→ Work item
Reproduce everything from the start of the entries down to and including the line that contains "This is a Python". Leave the pictures out of your answer.

┄┄┄┄┄┄┄┄┄┄

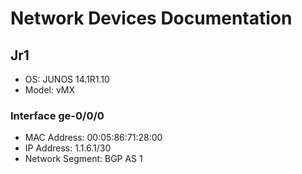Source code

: # Network Devices Documentation

## Jr1
- OS: JUNOS 14.1R1.10
- Model: vMX

### Interface ge-0/0/0
- MAC Address: 00:05:86:71:28:00
- IP Address: 1.1.6.1/30
- Network Segment: BGP AS 1
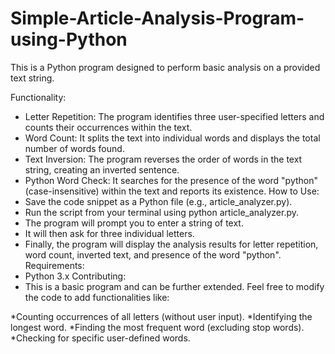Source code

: # Simple-Article-Analysis-Program-using-Python
This is a Python program designed to perform basic analysis on a provided text string.

Functionality:
- Letter Repetition: The program identifies three user-specified letters and counts their occurrences within the text.
- Word Count: It splits the text into individual words and displays the total number of words found.
- Text Inversion: The program reverses the order of words in the text string, creating an inverted sentence.
- Python Word Check: It searches for the presence of the word "python" (case-insensitive) within the text and reports its existence.
How to Use:
- Save the code snippet as a Python file (e.g., article_analyzer.py).
- Run the script from your terminal using python article_analyzer.py.
- The program will prompt you to enter a string of text.
- It will then ask for three individual letters.
- Finally, the program will display the analysis results for letter repetition, word count, inverted text, and presence of the word "python".
Requirements:
- Python 3.x
Contributing:
- This is a basic program and can be further extended. Feel free to modify the code to add functionalities like:

*Counting occurrences of all letters (without user input).
*Identifying the longest word.
*Finding the most frequent word (excluding stop words).
*Checking for specific user-defined words.
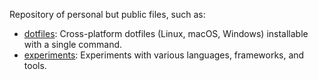 Repository of personal but public files, such as:

- [dotfiles](./dotfiles): Cross-platform dotfiles (Linux, macOS, Windows) installable with a single command.
- [experiments](./experiments): Experiments with various languages, frameworks, and tools.
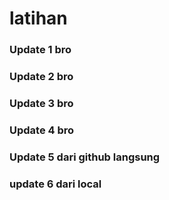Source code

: # latihan

### Update 1 bro
### Update 2 bro
### Update 3 bro
### Update 4 bro
### Update 5 dari github langsung
### update 6 dari local
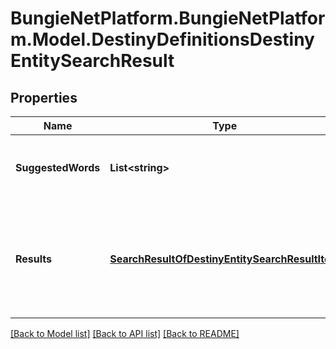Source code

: # BungieNetPlatform.BungieNetPlatform.Model.DestinyDefinitionsDestinyEntitySearchResult
## Properties

Name | Type | Description | Notes
------------ | ------------- | ------------- | -------------
**SuggestedWords** | **List&lt;string&gt;** | A list of suggested words that might make for better search results, based on the text searched for. | [optional] 
**Results** | [**SearchResultOfDestinyEntitySearchResultItem**](SearchResultOfDestinyEntitySearchResultItem.md) | The items found that are matches/near matches for the searched-for term, sorted by something vaguely resembling \&quot;relevance\&quot;. Hopefully this will get better in the future. | [optional] 

[[Back to Model list]](../README.md#documentation-for-models) [[Back to API list]](../README.md#documentation-for-api-endpoints) [[Back to README]](../README.md)

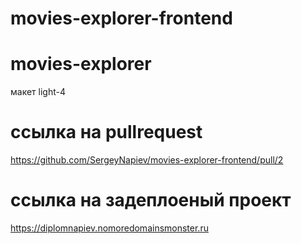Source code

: # movies-explorer-frontend
# movies-explorer

макет light-4

# ссылка на pullrequest 
https://github.com/SergeyNapiev/movies-explorer-frontend/pull/2

# ссылка на задеплоеный проект
https://diplomnapiev.nomoredomainsmonster.ru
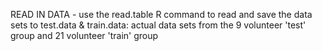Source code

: READ IN DATA - use the read.table R command to read and save the data sets to 
test.data & train.data: actual data sets from the 9 volunteer 'test' group and 21 volunteer 'train' group
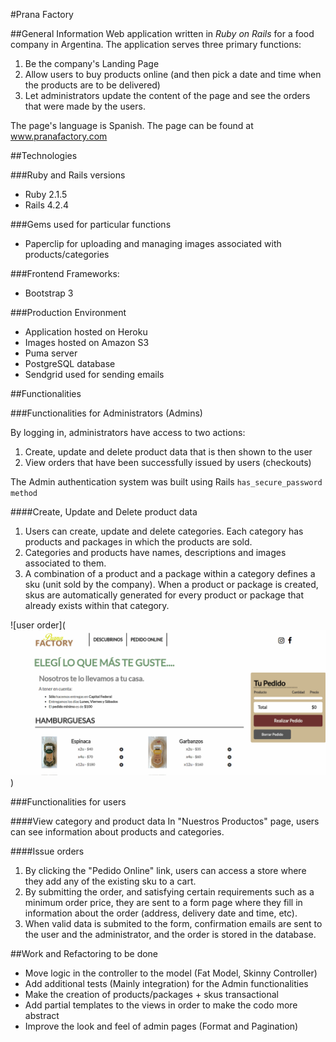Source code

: #Prana Factory

##General Information
Web application written in *Ruby on Rails* for a food company in Argentina. The application serves three primary functions:

  1. Be the company's Landing Page
  2. Allow users to buy products online (and then pick a date and time when the products are to be delivered)
  3. Let administrators update the content of the page and see the orders that were made by the users.

The page's language is Spanish.
The page can be found at www.pranafactory.com

##Technologies

###Ruby and Rails versions
 - Ruby 2.1.5
 - Rails 4.2.4

###Gems used for particular functions
 - Paperclip for uploading and managing images associated with products/categories

###Frontend Frameworks:
  - Bootstrap 3

###Production Environment
  - Application hosted on Heroku
  - Images hosted on Amazon S3
  - Puma server
  - PostgreSQL database
  - Sendgrid used for sending emails

##Functionalities

###Functionalities for Administrators (Admins)

By logging in, administrators have access to two actions:

1. Create, update and delete product data that is then shown to the user
2. View orders that have been successfully issued by users (checkouts)

The Admin authentication system was built using Rails `has_secure_password method`

####Create, Update and Delete product data

1. Users can create, update and delete categories. Each category has products and packages in which the products are sold.
2. Categories and products have names, descriptions and images associated to them.  
3. A combination of a product and a package within a category defines a sku (unit sold by the company). When a product or package is created, skus are automatically generated for every product or package that already exists within that category.

![user order](![user making an order](https://github.com/elfedy/prana_factory/raw/master/app/assets/images/pf_user_order.gif))

###Functionalities for users

####View category and product data
In "Nuestros Productos" page, users can see information about products and categories.

####Issue orders

1. By clicking the "Pedido Online" link, users can access a store where they add any of the existing sku to a cart.
2. By submitting the order, and satisfying certain requirements such as a minimum order price, they are sent to a form page where they fill in information about the order (address, delivery date and time, etc).
3. When valid data is submited to the form, confirmation emails are sent to the user and the administrator, and the order is stored in the database.

##Work and Refactoring to be done
* Move logic in the controller to the model (Fat Model, Skinny Controller)
* Add additional tests (Mainly integration) for the Admin functionalities
* Make the creation of products/packages + skus transactional
* Add partial templates to the views in order to make the codo more abstract
* Improve the look and feel of admin pages (Format and Pagination)
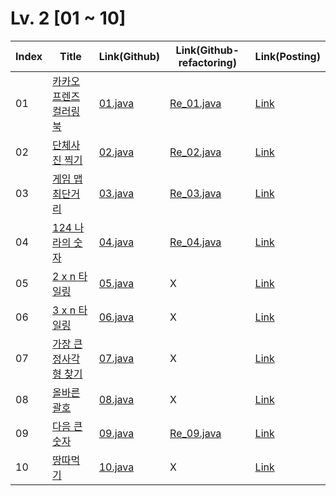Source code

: # Lv. 2 \[01 ~ 10]

| Index | Title | Link(Github) | Link(Github-refactoring) | Link(Posting) |
|----|----|----|----|----|
| 01 | [카카오프렌즈 컬러링북](https://school.programmers.co.kr/learn/courses/30/lessons/1829) | [01.java](https://github.com/2384320/Programmers-Algorithm/blob/main/Lv.2/01~10/01.java) | [Re_01.java](https://github.com/2384320/Programmers-Algorithm/blob/main/Lv.2/01~10/Re_01.java) | [Link](https://swift-badge-161.notion.site/Lv-2-001-ed39f23385754aad918869351b4f219d) |
| 02 | [단체사진 찍기](https://school.programmers.co.kr/learn/courses/30/lessons/1835) | [02.java](https://github.com/2384320/Programmers-Algorithm/blob/main/Lv.2/01~10/02.java) | [Re_02.java](https://github.com/2384320/Programmers-Algorithm/blob/main/Lv.2/01~10/Re_02.java) | [Link](https://swift-badge-161.notion.site/Lv-2-002-bb03fb02a26e4543a2c0467f6ab52b83) |
| 03 | [게임 맵 최단거리](https://school.programmers.co.kr/learn/courses/30/lessons/1844) | [03.java](https://github.com/2384320/Programmers-Algorithm/blob/main/Lv.2/01~10/03.java) | [Re_03.java](https://github.com/2384320/Programmers-Algorithm/blob/main/Lv.2/01~10/Re_03.java) | [Link](https://swift-badge-161.notion.site/Lv-2-003-eb19c40cbb5b4c3db9b929ca09ba57f6) |
| 04 | [124 나라의 숫자](https://school.programmers.co.kr/learn/courses/30/lessons/12899) | [04.java](https://github.com/2384320/Programmers-Algorithm/blob/main/Lv.2/01~10/04.java) | [Re_04.java](https://github.com/2384320/Programmers-Algorithm/blob/main/Lv.2/01~10/Re_04.java) | [Link](https://swift-badge-161.notion.site/Lv-2-004-124-d95be11b2b154606aa0a2791b2f5f6dc) |
| 05 | [2 x n 타일링](https://school.programmers.co.kr/learn/courses/30/lessons/12900) | [05.java](https://github.com/2384320/Programmers-Algorithm/blob/main/Lv.2/01~10/05.java) | X | [Link](https://swift-badge-161.notion.site/Lv-2-005-2-x-n-a65514c4eb0d41e0abf8eff849b2caac) |
| 06 | [3 x n 타일링](https://school.programmers.co.kr/learn/courses/30/lessons/12902) | [06.java](https://github.com/2384320/Programmers-Algorithm/blob/main/Lv.2/01~10/06.java) | X | [Link](https://swift-badge-161.notion.site/Lv-2-006-3-x-n-24239a9540cb40b2827b2b93e18164c0) |
| 07 | [가장 큰 정사각형 찾기](https://school.programmers.co.kr/learn/courses/30/lessons/12905) | [07.java](https://github.com/2384320/Programmers-Algorithm/blob/main/Lv.2/01~10/07.java) | X | [Link](https://swift-badge-161.notion.site/Lv-2-007-c051dd499608455c9c23272fadcfd4ed) |
| 08 | [올바른 괄호](https://school.programmers.co.kr/learn/courses/30/lessons/12909) | [08.java](https://github.com/2384320/Programmers-Algorithm/blob/main/Lv.2/01~10/08.java) | X | [Link](https://swift-badge-161.notion.site/Lv-2-008-4871fc28f0554bcd819df03c9c3cf3e5) |
| 09 | [다음 큰 숫자](https://school.programmers.co.kr/learn/courses/30/lessons/12911) | [09.java](https://github.com/2384320/Programmers-Algorithm/blob/main/Lv.2/01~10/09.java) | [Re_09.java](https://github.com/2384320/Programmers-Algorithm/blob/main/Lv.2/01~10/Re_09.java) | [Link](https://swift-badge-161.notion.site/Lv-2-009-cb923da618834c4ca719b8ff6dfdde21) |
| 10 | [땅따먹기](https://school.programmers.co.kr/learn/courses/30/lessons/12913) | [10.java](https://github.com/2384320/Programmers-Algorithm/blob/main/Lv.2/01~10/10.java) | X | [Link](https://swift-badge-161.notion.site/Lv-2-010-341b90e33509461d84034557c56e75e5) |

┄┄┄┄┄┄┄┄┄┄

→ Solution to the problem
Source code

: # Network Devices Documentation

## Jr1
- OS: JUNOS 14.1R1.10
- Model: vMX

### Interface ge-0/0/0
- MAC Address: 00:05:86:71:28:00
- IP Address: 1.1.6.1/30
- Network Segment: BGP AS 1
Source code

: # Simple-Article-Analysis-Program-using-Python
This is a Python program designed to perform basic analysis on a provided text string.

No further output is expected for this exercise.